Além disso, Jorge Mario era jesuíta, ordem que também pela primeira vez na história tem um dos seus membros indicado para o cargo. O papa tinha formação em química pela Universidad de Buenos Aires.

Em 1958, ingressou na Companhia de Jesus —Ordem dos jesuítas— e, na sequência, licenciou-se em Filosofia pela Faculdade de São Miguel. Mais tarde fez doutorado em Teologia em Freiburg, na Alemanha. Foi ordenado sacerdote em 1969. Após um período de apostolado na Argentina, retornou para a Faculdade de São Miguel como professor de teologia em 1980 e lá permaneceu até 1986.

Em 1992, foi nomeado bispo titular de Auca e bispo auxiliar de Buenos Aires. Em 1998, tornou-se arcebispo da capital argentina e em 2001 foi nomeado cardeal pelo papa João Paulo II. Foi escolhido como papa em 14 de março de 2013, quando tinha 76 anos.

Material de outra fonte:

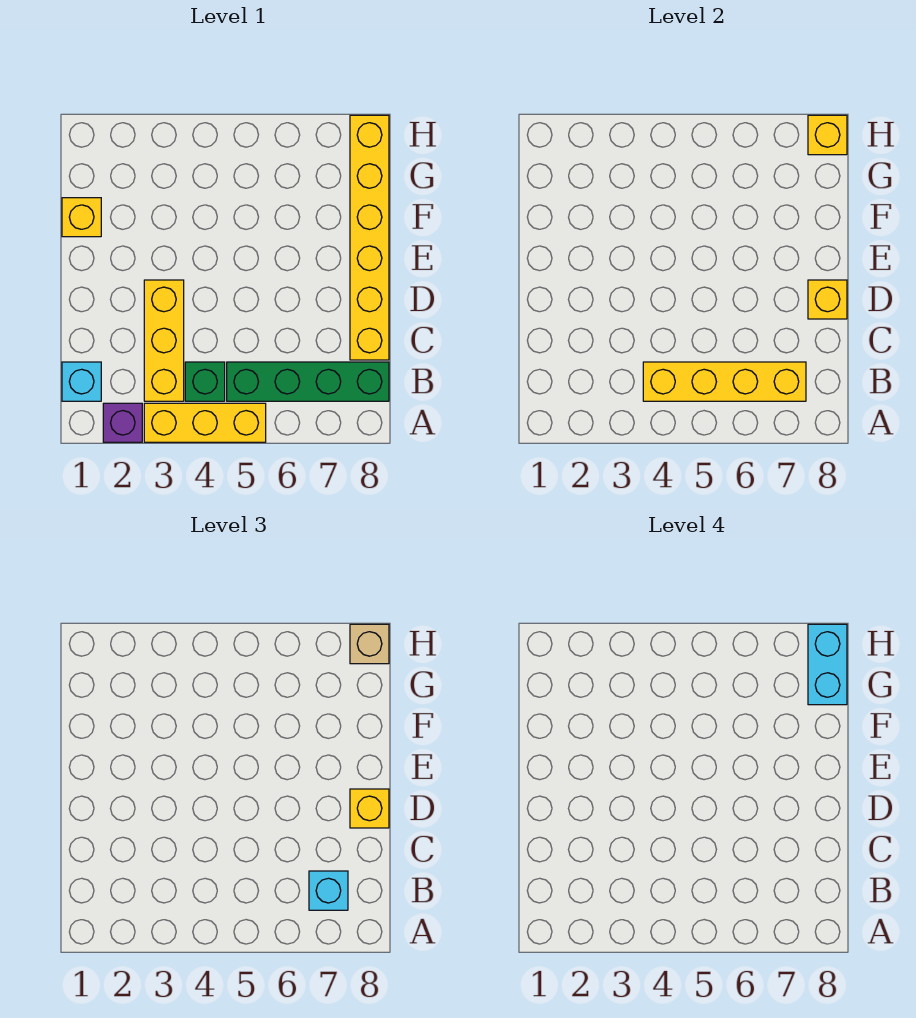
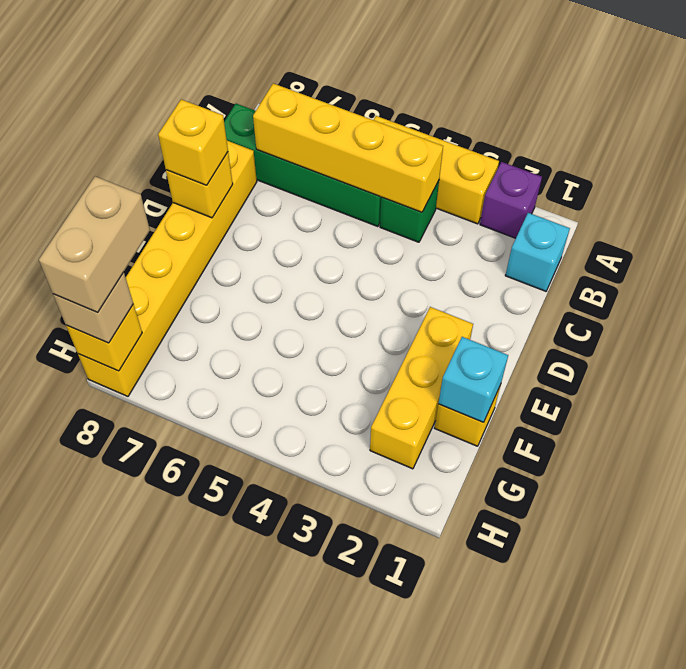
yellow 1x3 brick [144,280,184,401] -> yellow 1x3 brick moved to [370,307,473,469]
cyan 1x1 brick [309,871,348,910] -> cyan 1x1 brick moved to [438,337,508,422]
cyan 1x2 brick [808,624,847,705] -> tan 1x2 brick [39,176,150,312]

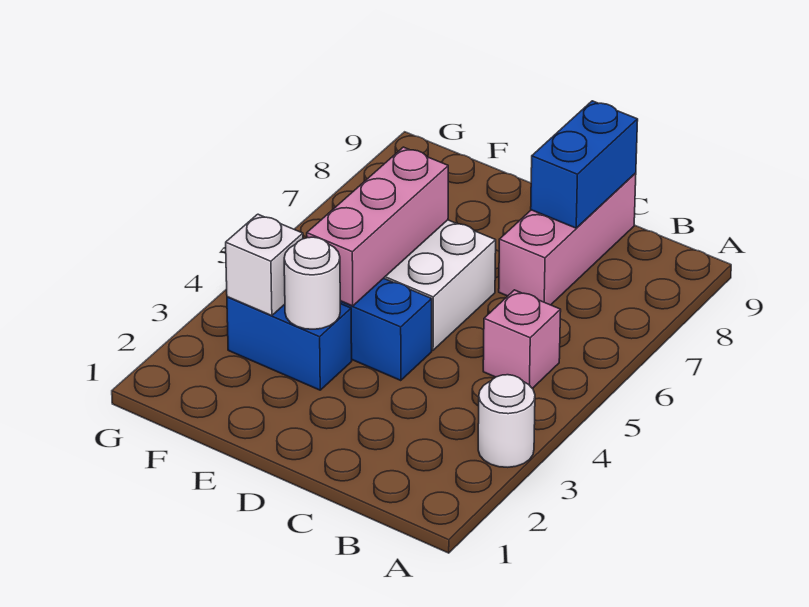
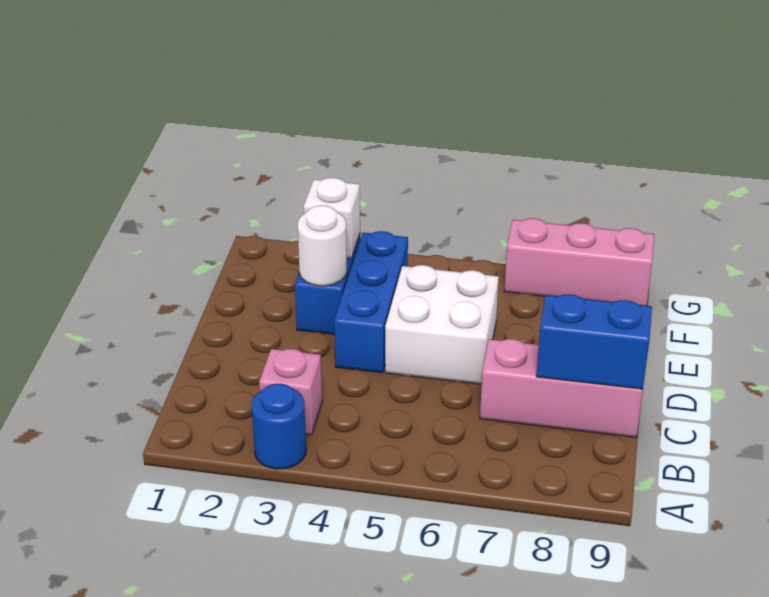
white 1x1 round brick [478,375,535,467] -> blue 1x1 round brick [252,384,306,469]
pink 1x1 brick [483,290,561,389] -> pink 1x1 brick moved to [259,349,322,435]
pink 1x3 brick [307,147,448,306] -> pink 1x3 brick moved to [504,218,654,306]

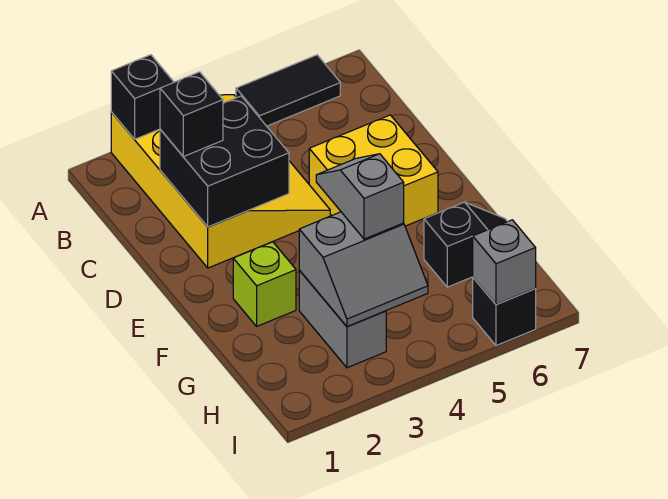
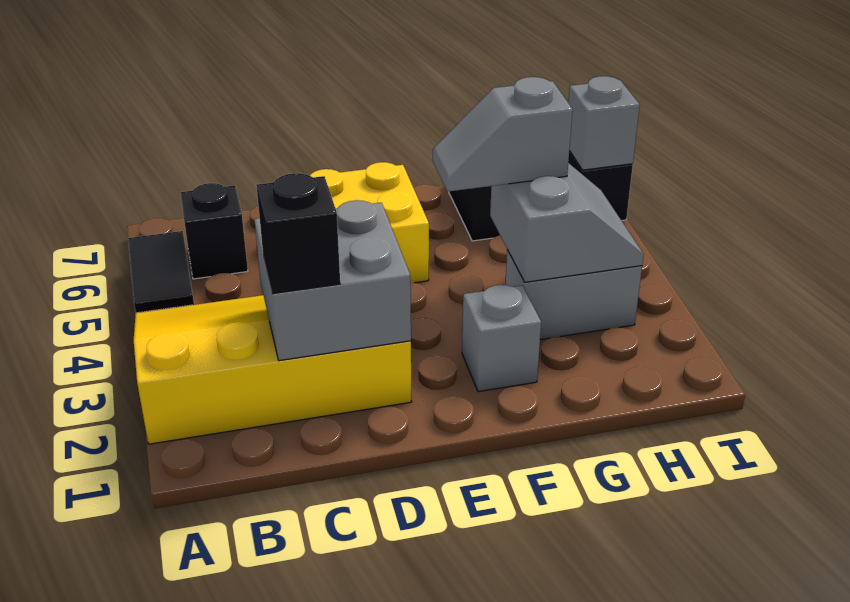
black 1x1 brick [111,55,174,139] -> black 1x1 brick moved to [180,183,248,279]
black 2x2 brick [160,96,289,227] -> grey 2x2 brick [254,200,411,361]
lime 1x1 brick [233,242,296,326] -> grey 1x1 brick [462,285,541,392]

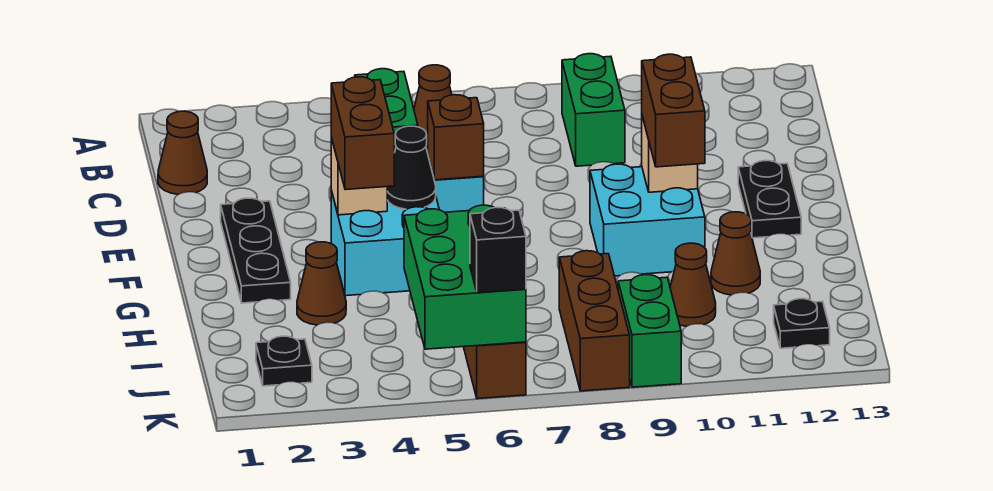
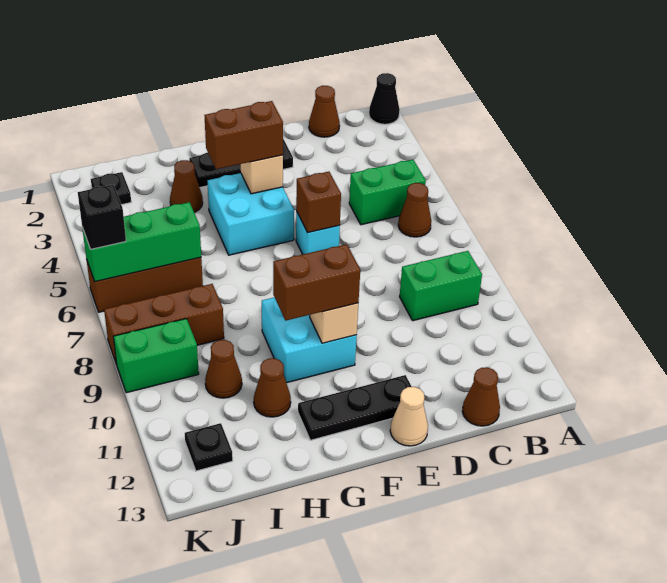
none -> brown 1x1 cone [462,367,500,426]
black 1x2 plate [738,161,801,238] -> black 1x3 plate [298,375,412,440]
none -> tan 1x1 cone [390,387,428,446]
black 1x1 cone [387,126,436,209] -> black 1x1 cone moved to [369,73,400,124]
green 2x3 brick [404,205,526,349] -> green 1x3 brick [82,202,201,282]

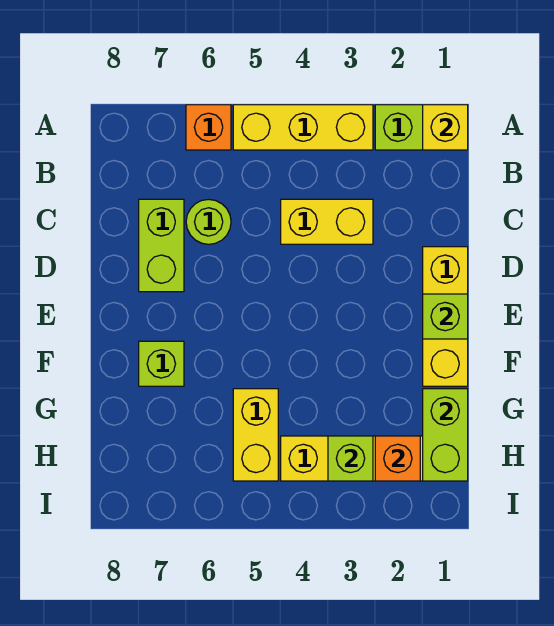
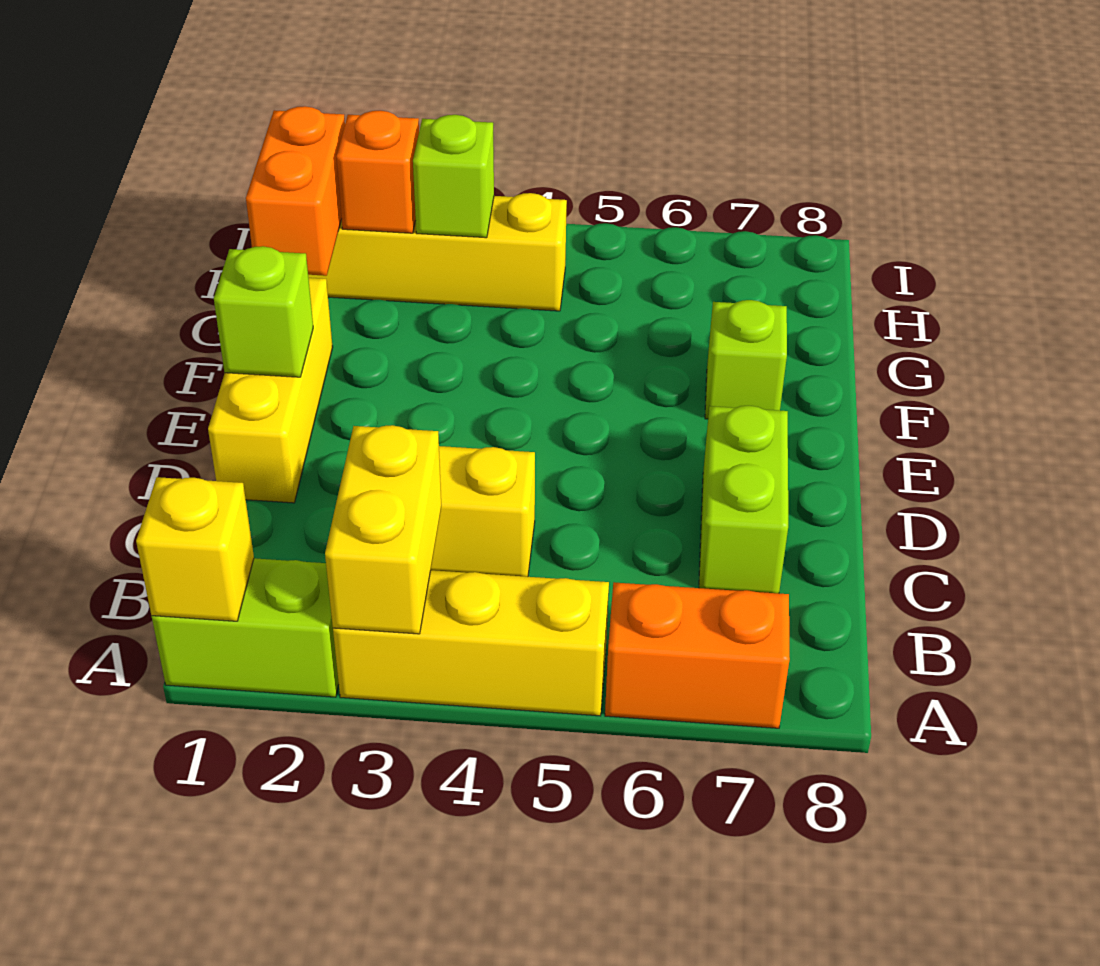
orange 1x1 brick [186,105,231,150] -> orange 1x2 brick [605,582,790,728]
lime 1x1 round brick [186,199,231,244] -> none
lime 1x2 brick [423,389,468,481] -> orange 1x2 brick [246,106,345,276]
yellow 1x2 brick [233,389,278,481] -> yellow 1x2 brick moved to [325,425,441,634]

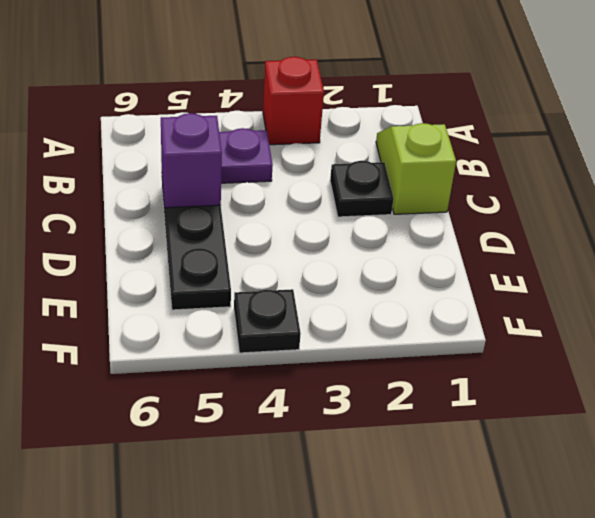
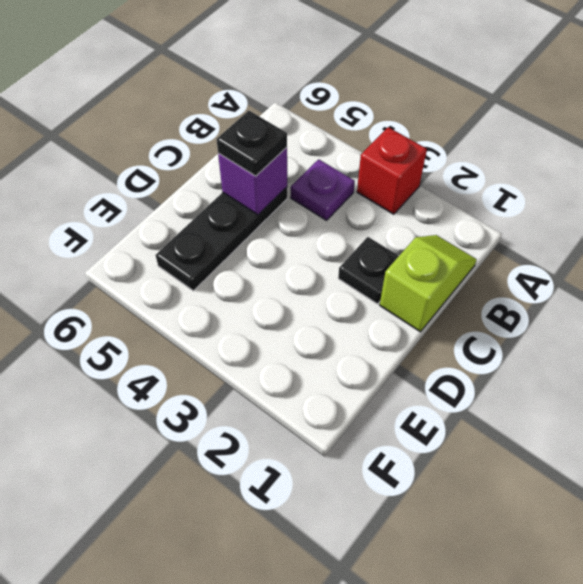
black 1x1 plate [234,289,301,353] -> black 1x1 plate moved to [217,111,287,176]

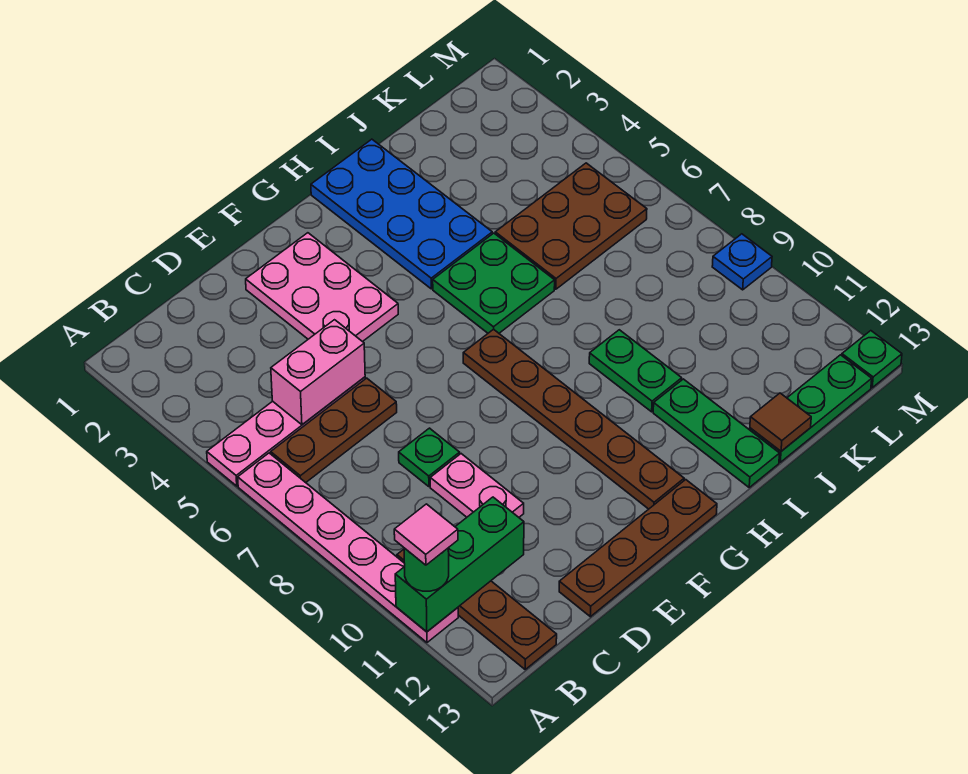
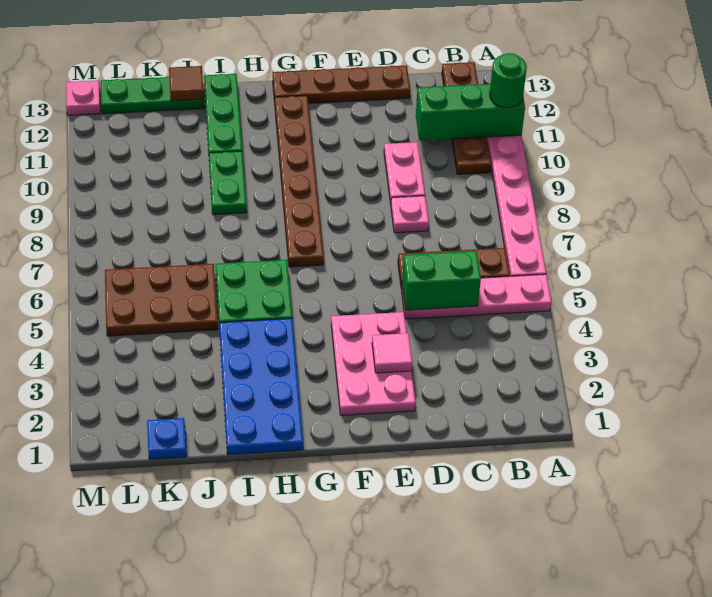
pink 1x1 tile [394,504,458,565] -> pink 1x1 tile moved to [372,333,412,373]
pink 1x2 brick [271,320,365,425] -> green 1x2 brick [402,251,481,310]
green 1x1 plate [399,428,460,487] -> pink 1x1 plate [391,196,429,233]
blue 1x1 plate [712,234,772,290] -> blue 1x1 plate moved to [147,418,186,459]
green 1x1 plate [842,331,902,388] -> pink 1x1 plate [66,80,100,115]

Papa Francisco escolheu funeral simples e será enterrado fora do Vaticano

O papa Francisco, que faleceu nesta segunda-feira (21), decidiu simplificar seu próprio funeral. Ele será o primeiro papa em mais de 100 anos a ser enterrado fora do Vaticano, em um caixão simples de madeira revestido de zinco, e não nos tradicionais três caixões usados por outros pontífices.

O corpo será velado na Basílica de São Pedro, mas sem a plataforma elevada usada em cerimônias anteriores. Fiéis poderão prestar homenagens com o caixão aberto. Francisco será enterrado na Basílica de Santa Maria Maior, em Roma, igreja que frequentava e pela qual tinha grande devoção.

As mudanças foram formalizadas por ele mesmo em 2024, ao aprovar um novo ritual de exéquias, com foco na fé cristã e na simplicidade, deixando de lado símbolos de poder. Desde o início de seu papado, Francisco se destacou por quebrar protocolos e adotar um estilo de vida mais humilde.

Francisco será lembrado como o papa que preferiu os gestos às palavras e a escuta à condenação. Um líder espiritual que entendeu seu tempo e se dispôs a mudar, sem abrir mão da essência de sua fé.